(WHAT THE TASK ASKS): Every record must be repeated exactly; omit any pictures they contain.

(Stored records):
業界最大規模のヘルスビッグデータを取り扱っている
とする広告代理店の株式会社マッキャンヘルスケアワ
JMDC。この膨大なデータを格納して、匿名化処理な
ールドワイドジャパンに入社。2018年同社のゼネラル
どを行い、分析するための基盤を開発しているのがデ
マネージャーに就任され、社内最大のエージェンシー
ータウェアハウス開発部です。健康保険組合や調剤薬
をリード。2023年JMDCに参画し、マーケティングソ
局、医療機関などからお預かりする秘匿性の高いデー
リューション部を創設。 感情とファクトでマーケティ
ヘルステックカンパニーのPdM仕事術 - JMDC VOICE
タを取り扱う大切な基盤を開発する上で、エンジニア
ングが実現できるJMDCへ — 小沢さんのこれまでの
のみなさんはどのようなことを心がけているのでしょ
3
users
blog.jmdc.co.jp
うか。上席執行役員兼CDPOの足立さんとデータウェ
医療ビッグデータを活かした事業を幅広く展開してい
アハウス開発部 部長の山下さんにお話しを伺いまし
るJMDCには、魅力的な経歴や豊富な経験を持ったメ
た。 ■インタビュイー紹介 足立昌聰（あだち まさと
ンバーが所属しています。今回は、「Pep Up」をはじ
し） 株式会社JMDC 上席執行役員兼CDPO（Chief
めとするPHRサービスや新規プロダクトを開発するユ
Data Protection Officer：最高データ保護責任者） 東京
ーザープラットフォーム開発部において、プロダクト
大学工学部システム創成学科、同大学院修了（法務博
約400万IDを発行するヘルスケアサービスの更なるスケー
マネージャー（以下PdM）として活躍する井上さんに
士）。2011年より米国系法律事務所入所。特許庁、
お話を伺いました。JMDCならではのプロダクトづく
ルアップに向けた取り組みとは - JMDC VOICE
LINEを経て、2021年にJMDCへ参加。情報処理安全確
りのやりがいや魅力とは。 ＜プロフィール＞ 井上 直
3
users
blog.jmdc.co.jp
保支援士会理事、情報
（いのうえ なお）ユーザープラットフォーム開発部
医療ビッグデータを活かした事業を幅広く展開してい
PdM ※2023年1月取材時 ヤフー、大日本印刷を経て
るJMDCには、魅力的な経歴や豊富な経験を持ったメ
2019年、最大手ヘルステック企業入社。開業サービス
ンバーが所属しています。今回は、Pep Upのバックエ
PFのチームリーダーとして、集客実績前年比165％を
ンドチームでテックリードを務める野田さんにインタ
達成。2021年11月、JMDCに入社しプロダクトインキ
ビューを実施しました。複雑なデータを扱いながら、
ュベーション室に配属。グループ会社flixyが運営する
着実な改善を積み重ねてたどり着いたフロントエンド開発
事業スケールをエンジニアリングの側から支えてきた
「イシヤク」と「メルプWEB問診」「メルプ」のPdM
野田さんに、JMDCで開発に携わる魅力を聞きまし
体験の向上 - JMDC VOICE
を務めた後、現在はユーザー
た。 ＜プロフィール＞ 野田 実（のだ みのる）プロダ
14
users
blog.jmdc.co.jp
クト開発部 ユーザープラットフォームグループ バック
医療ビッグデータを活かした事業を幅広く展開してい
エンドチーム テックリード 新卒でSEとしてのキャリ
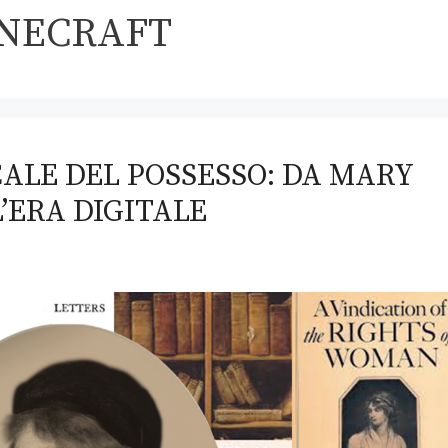
NECRAFT
ALE DEL POSSESSO: DA MARY
’ERA DIGITALE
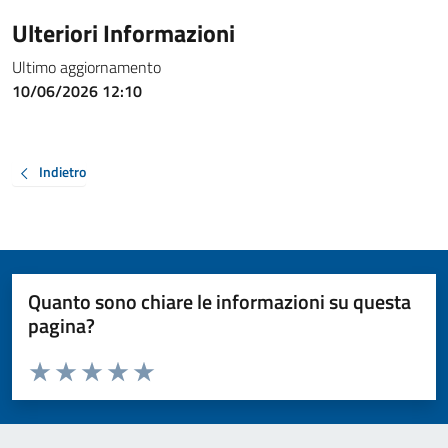
Ulteriori Informazioni
Ultimo aggiornamento
10/06/2026 12:10
Indietro
Quanto sono chiare le informazioni su questa
pagina?
Valuta da 1 a 5 stelle la pagina
Valuta 1 stelle su 5
Valuta 2 stelle su 5
Valuta 3 stelle su 5
Valuta 4 stelle su 5
Valuta 5 stelle su 5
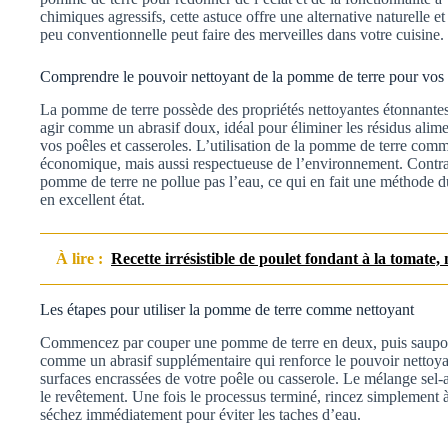
chimiques agressifs, cette astuce offre une alternative naturelle
peu conventionnelle peut faire des merveilles dans votre cuisine.
Comprendre le pouvoir nettoyant de la pomme de terre pour vos u
La pomme de terre possède des propriétés nettoyantes étonnante
agir comme un abrasif doux, idéal pour éliminer les résidus aliment
vos poêles et casseroles. L’utilisation de la pomme de terre comm
économique, mais aussi respectueuse de l’environnement. Contra
pomme de terre ne pollue pas l’eau, ce qui en fait une méthode d
en excellent état.
À lire :
Recette irrésistible de poulet fondant à la tomate,
Les étapes pour utiliser la pomme de terre comme nettoyant
Commencez par couper une pomme de terre en deux, puis saupoudr
comme un abrasif supplémentaire qui renforce le pouvoir nettoyan
surfaces encrassées de votre poêle ou casserole. Le mélange sel-
le revêtement. Une fois le processus terminé, rincez simplement à 
séchez immédiatement pour éviter les taches d’eau.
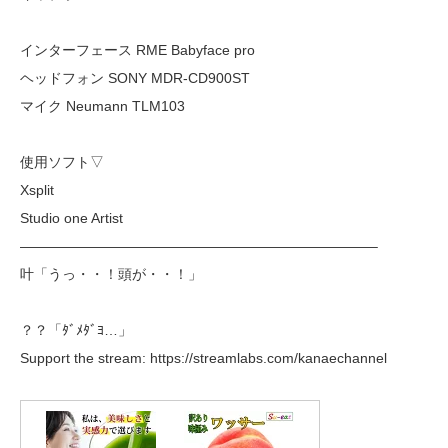
インターフェース RME Babyface pro
ヘッドフォン SONY MDR-CD900ST
マイク Neumann TLM103
使用ソフト▽
Xsplit
Studio one Artist
—————————————————————————–
叶「うっ・・！頭が・・！」
？？「ﾀﾞﾒﾀﾞﾖ…」
Support the stream: https://streamlabs.com/kanaechannel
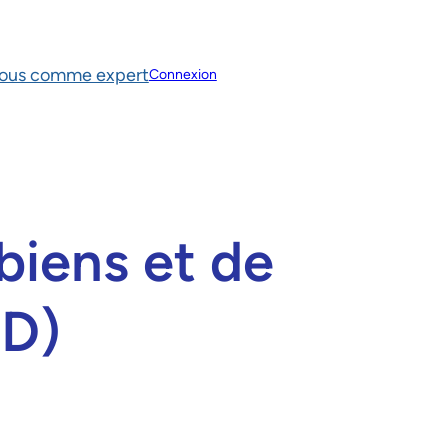
vous comme expert
Connexion
biens et de
RD)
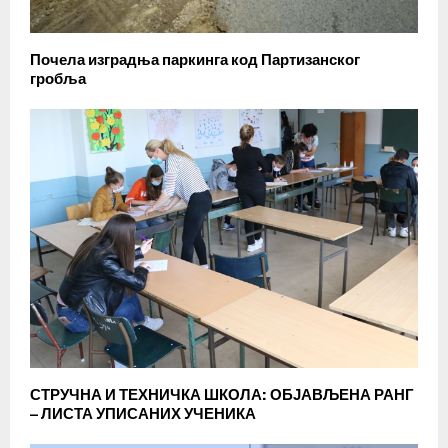
Почела изградња паркинга код Партизанског
гробља
СТРУЧНА И ТЕХНИЧКА ШКОЛА: ОБЈАВЉЕНА РАНГ
– ЛИСТА УПИСАНИХ УЧЕНИКА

(SOLUTION TO THIS PROBLEM):
業界最大規模のヘルスビッグデータを取り扱っている
とする広告代理店の株式会社マッキャンヘルスケアワ
JMDC。この膨大なデータを格納して、匿名化処理な
ールドワイドジャパンに入社。2018年同社のゼネラル
どを行い、分析するための基盤を開発しているのがデ
マネージャーに就任され、社内最大のエージェンシー
ータウェアハウス開発部です。健康保険組合や調剤薬
をリード。2023年JMDCに参画し、マーケティングソ
局、医療機関などからお預かりする秘匿性の高いデー
リューション部を創設。 感情とファクトでマーケティ
ヘルステックカンパニーのPdM仕事術 - JMDC VOICE
タを取り扱う大切な基盤を開発する上で、エンジニア
ングが実現できるJMDCへ — 小沢さんのこれまでの
のみなさんはどのようなことを心がけているのでしょ
3
users
blog.jmdc.co.jp
うか。上席執行役員兼CDPOの足立さんとデータウェ
医療ビッグデータを活かした事業を幅広く展開してい
アハウス開発部 部長の山下さんにお話しを伺いまし
るJMDCには、魅力的な経歴や豊富な経験を持ったメ
た。 ■インタビュイー紹介 足立昌聰（あだち まさと
ンバーが所属しています。今回は、「Pep Up」をはじ
し） 株式会社JMDC 上席執行役員兼CDPO（Chief
めとするPHRサービスや新規プロダクトを開発するユ
Data Protection Officer：最高データ保護責任者） 東京
ーザープラットフォーム開発部において、プロダクト
大学工学部システム創成学科、同大学院修了（法務博
約400万IDを発行するヘルスケアサービスの更なるスケー
マネージャー（以下PdM）として活躍する井上さんに
士）。2011年より米国系法律事務所入所。特許庁、
お話を伺いました。JMDCならではのプロダクトづく
ルアップに向けた取り組みとは - JMDC VOICE
LINEを経て、2021年にJMDCへ参加。情報処理安全確
りのやりがいや魅力とは。 ＜プロフィール＞ 井上 直
3
users
blog.jmdc.co.jp
保支援士会理事、情報
（いのうえ なお）ユーザープラットフォーム開発部
医療ビッグデータを活かした事業を幅広く展開してい
PdM ※2023年1月取材時 ヤフー、大日本印刷を経て
るJMDCには、魅力的な経歴や豊富な経験を持ったメ
2019年、最大手ヘルステック企業入社。開業サービス
ンバーが所属しています。今回は、Pep Upのバックエ
PFのチームリーダーとして、集客実績前年比165％を
ンドチームでテックリードを務める野田さんにインタ
達成。2021年11月、JMDCに入社しプロダクトインキ
ビューを実施しました。複雑なデータを扱いながら、
ュベーション室に配属。グループ会社flixyが運営する
着実な改善を積み重ねてたどり着いたフロントエンド開発
事業スケールをエンジニアリングの側から支えてきた
「イシヤク」と「メルプWEB問診」「メルプ」のPdM
野田さんに、JMDCで開発に携わる魅力を聞きまし
体験の向上 - JMDC VOICE
を務めた後、現在はユーザー
た。 ＜プロフィール＞ 野田 実（のだ みのる）プロダ
14
users
blog.jmdc.co.jp
クト開発部 ユーザープラットフォームグループ バック
医療ビッグデータを活かした事業を幅広く展開してい
エンドチーム テックリード 新卒でSEとしてのキャリ
NECRAFT
ALE DEL POSSESSO: DA MARY
’ERA DIGITALE
Ulteriori Informazioni
Ultimo aggiornamento
10/06/2026 12:10
Indietro
Quanto sono chiare le informazioni su questa
pagina?
Valuta da 1 a 5 stelle la pagina
Valuta 1 stelle su 5
Valuta 2 stelle su 5
Valuta 3 stelle su 5
Valuta 4 stelle su 5
Valuta 5 stelle su 5
chimiques agressifs, cette astuce offre une alternative naturelle
peu conventionnelle peut faire des merveilles dans votre cuisine.
Comprendre le pouvoir nettoyant de la pomme de terre pour vos u
La pomme de terre possède des propriétés nettoyantes étonnante
agir comme un abrasif doux, idéal pour éliminer les résidus aliment
vos poêles et casseroles. L’utilisation de la pomme de terre comm
économique, mais aussi respectueuse de l’environnement. Contra
pomme de terre ne pollue pas l’eau, ce qui en fait une méthode d
en excellent état.
À lire :
Recette irrésistible de poulet fondant à la tomate,
Les étapes pour utiliser la pomme de terre comme nettoyant
Commencez par couper une pomme de terre en deux, puis saupoudr
comme un abrasif supplémentaire qui renforce le pouvoir nettoyan
surfaces encrassées de votre poêle ou casserole. Le mélange sel-
le revêtement. Une fois le processus terminé, rincez simplement à 
séchez immédiatement pour éviter les taches d’eau.
インターフェース RME Babyface pro
ヘッドフォン SONY MDR-CD900ST
マイク Neumann TLM103
使用ソフト▽
Xsplit
Studio one Artist
—————————————————————————–
叶「うっ・・！頭が・・！」
？？「ﾀﾞﾒﾀﾞﾖ…」
Support the stream: https://streamlabs.com/kanaechannel
vous comme expert
Connexion
biens et de
RD)
Почела изградња паркинга код Партизанског
гробља
СТРУЧНА И ТЕХНИЧКА ШКОЛА: ОБЈАВЉЕНА РАНГ
– ЛИСТА УПИСАНИХ УЧЕНИКА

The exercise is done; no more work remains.